● ASSIGNMENT: Please reproduce the listing below word for word, leaving out the pictures.

● SUPPLIED RECORDS:
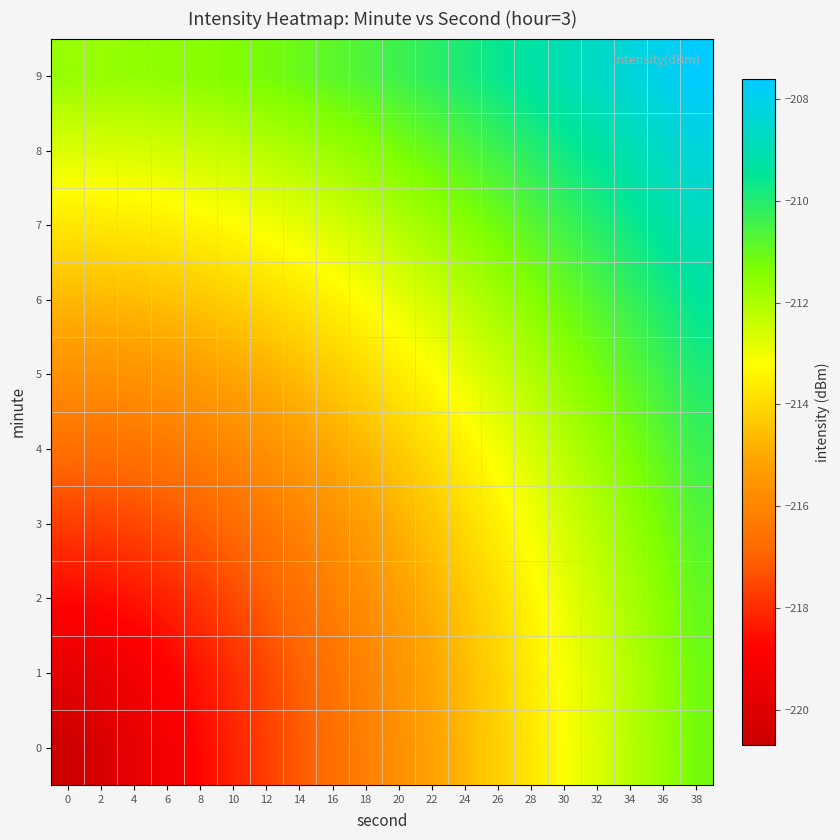

Reading left to right, transcribe all the data shown in this chart.

0: 0=-220.7	2=-220.2	4=-219.7	6=-219.2	8=-218.7	10=-218.2	12=-217.7	14=-217.2	16=-216.7	18=-216.2	20=-215.7	22=-215.2	24=-214.7	26=-214.2	28=-213.7	30=-213.2	32=-212.7	34=-212.2	36=-211.7	38=-211.2
1: 0=-219.7	2=-219.6	4=-219.3	6=-218.9	8=-218.5	10=-218.0	12=-217.5	14=-217.0	16=-216.6	18=-216.1	20=-215.6	22=-215.1	24=-214.6	26=-214.1	28=-213.6	30=-213.1	32=-212.6	34=-212.1	36=-211.6	38=-211.1
2: 0=-218.7	2=-218.6	4=-218.5	6=-218.2	8=-217.9	10=-217.5	12=-217.1	14=-216.7	16=-216.2	18=-215.8	20=-215.3	22=-214.8	24=-214.4	26=-213.9	28=-213.4	30=-212.9	32=-212.4	34=-212.0	36=-211.5	38=-211.0
3: 0=-217.7	2=-217.6	4=-217.5	6=-217.3	8=-217.1	10=-216.8	12=-216.4	14=-216.1	16=-215.7	18=-215.3	20=-214.9	22=-214.4	24=-214.0	26=-213.5	28=-213.1	30=-212.6	32=-212.1	34=-211.7	36=-211.2	38=-210.7
4: 0=-216.7	2=-216.7	4=-216.6	6=-216.4	8=-216.2	10=-216.0	12=-215.7	14=-215.4	16=-215.0	18=-214.7	20=-214.3	22=-213.9	24=-213.5	26=-213.1	28=-212.6	30=-212.2	32=-211.7	34=-211.3	36=-210.8	38=-210.4
5: 0=-215.7	2=-215.7	4=-215.6	6=-215.5	8=-215.3	10=-215.1	12=-214.9	14=-214.6	16=-214.3	18=-214.0	20=-213.6	22=-213.3	24=-212.9	26=-212.5	28=-212.1	30=-211.7	32=-211.3	34=-210.8	36=-210.4	38=-210.0
6: 0=-214.7	2=-214.7	4=-214.6	6=-214.5	8=-214.4	10=-214.2	12=-214.0	14=-213.7	16=-213.5	18=-213.2	20=-212.9	22=-212.5	24=-212.2	26=-211.8	28=-211.5	30=-211.1	32=-210.7	34=-210.3	36=-209.9	38=-209.5
7: 0=-213.7	2=-213.7	4=-213.6	6=-213.5	8=-213.4	10=-213.3	12=-213.1	14=-212.9	16=-212.6	18=-212.4	20=-212.1	22=-211.8	24=-211.5	26=-211.1	28=-210.8	30=-210.4	32=-210.1	34=-209.7	36=-209.3	38=-208.9
8: 0=-212.7	2=-212.7	4=-212.6	6=-212.5	8=-212.4	10=-212.3	12=-212.1	14=-212.0	16=-211.7	18=-211.5	20=-211.3	22=-211.0	24=-210.7	26=-210.4	28=-210.1	30=-209.7	32=-209.4	34=-209.0	36=-208.6	38=-208.3
9: 0=-211.7	2=-211.7	4=-211.6	6=-211.6	8=-211.5	10=-211.3	12=-211.2	14=-211.0	16=-210.8	18=-210.6	20=-210.4	22=-210.1	24=-209.9	26=-209.6	28=-209.3	30=-209.0	32=-208.6	34=-208.3	36=-208.0	38=-207.6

● RESULT OF THIS TASK:
Reading left to right, transcribe all the data shown in this chart.

0: 0=-220.7	2=-220.2	4=-219.7	6=-219.2	8=-218.7	10=-218.2	12=-217.7	14=-217.2	16=-216.7	18=-216.2	20=-215.7	22=-215.2	24=-214.7	26=-214.2	28=-213.7	30=-213.2	32=-212.7	34=-212.2	36=-211.7	38=-211.2
1: 0=-219.7	2=-219.6	4=-219.3	6=-218.9	8=-218.5	10=-218.0	12=-217.5	14=-217.0	16=-216.6	18=-216.1	20=-215.6	22=-215.1	24=-214.6	26=-214.1	28=-213.6	30=-213.1	32=-212.6	34=-212.1	36=-211.6	38=-211.1
2: 0=-218.7	2=-218.6	4=-218.5	6=-218.2	8=-217.9	10=-217.5	12=-217.1	14=-216.7	16=-216.2	18=-215.8	20=-215.3	22=-214.8	24=-214.4	26=-213.9	28=-213.4	30=-212.9	32=-212.4	34=-212.0	36=-211.5	38=-211.0
3: 0=-217.7	2=-217.6	4=-217.5	6=-217.3	8=-217.1	10=-216.8	12=-216.4	14=-216.1	16=-215.7	18=-215.3	20=-214.9	22=-214.4	24=-214.0	26=-213.5	28=-213.1	30=-212.6	32=-212.1	34=-211.7	36=-211.2	38=-210.7
4: 0=-216.7	2=-216.7	4=-216.6	6=-216.4	8=-216.2	10=-216.0	12=-215.7	14=-215.4	16=-215.0	18=-214.7	20=-214.3	22=-213.9	24=-213.5	26=-213.1	28=-212.6	30=-212.2	32=-211.7	34=-211.3	36=-210.8	38=-210.4
5: 0=-215.7	2=-215.7	4=-215.6	6=-215.5	8=-215.3	10=-215.1	12=-214.9	14=-214.6	16=-214.3	18=-214.0	20=-213.6	22=-213.3	24=-212.9	26=-212.5	28=-212.1	30=-211.7	32=-211.3	34=-210.8	36=-210.4	38=-210.0
6: 0=-214.7	2=-214.7	4=-214.6	6=-214.5	8=-214.4	10=-214.2	12=-214.0	14=-213.7	16=-213.5	18=-213.2	20=-212.9	22=-212.5	24=-212.2	26=-211.8	28=-211.5	30=-211.1	32=-210.7	34=-210.3	36=-209.9	38=-209.5
7: 0=-213.7	2=-213.7	4=-213.6	6=-213.5	8=-213.4	10=-213.3	12=-213.1	14=-212.9	16=-212.6	18=-212.4	20=-212.1	22=-211.8	24=-211.5	26=-211.1	28=-210.8	30=-210.4	32=-210.1	34=-209.7	36=-209.3	38=-208.9
8: 0=-212.7	2=-212.7	4=-212.6	6=-212.5	8=-212.4	10=-212.3	12=-212.1	14=-212.0	16=-211.7	18=-211.5	20=-211.3	22=-211.0	24=-210.7	26=-210.4	28=-210.1	30=-209.7	32=-209.4	34=-209.0	36=-208.6	38=-208.3
9: 0=-211.7	2=-211.7	4=-211.6	6=-211.6	8=-211.5	10=-211.3	12=-211.2	14=-211.0	16=-210.8	18=-210.6	20=-210.4	22=-210.1	24=-209.9	26=-209.6	28=-209.3	30=-209.0	32=-208.6	34=-208.3	36=-208.0	38=-207.6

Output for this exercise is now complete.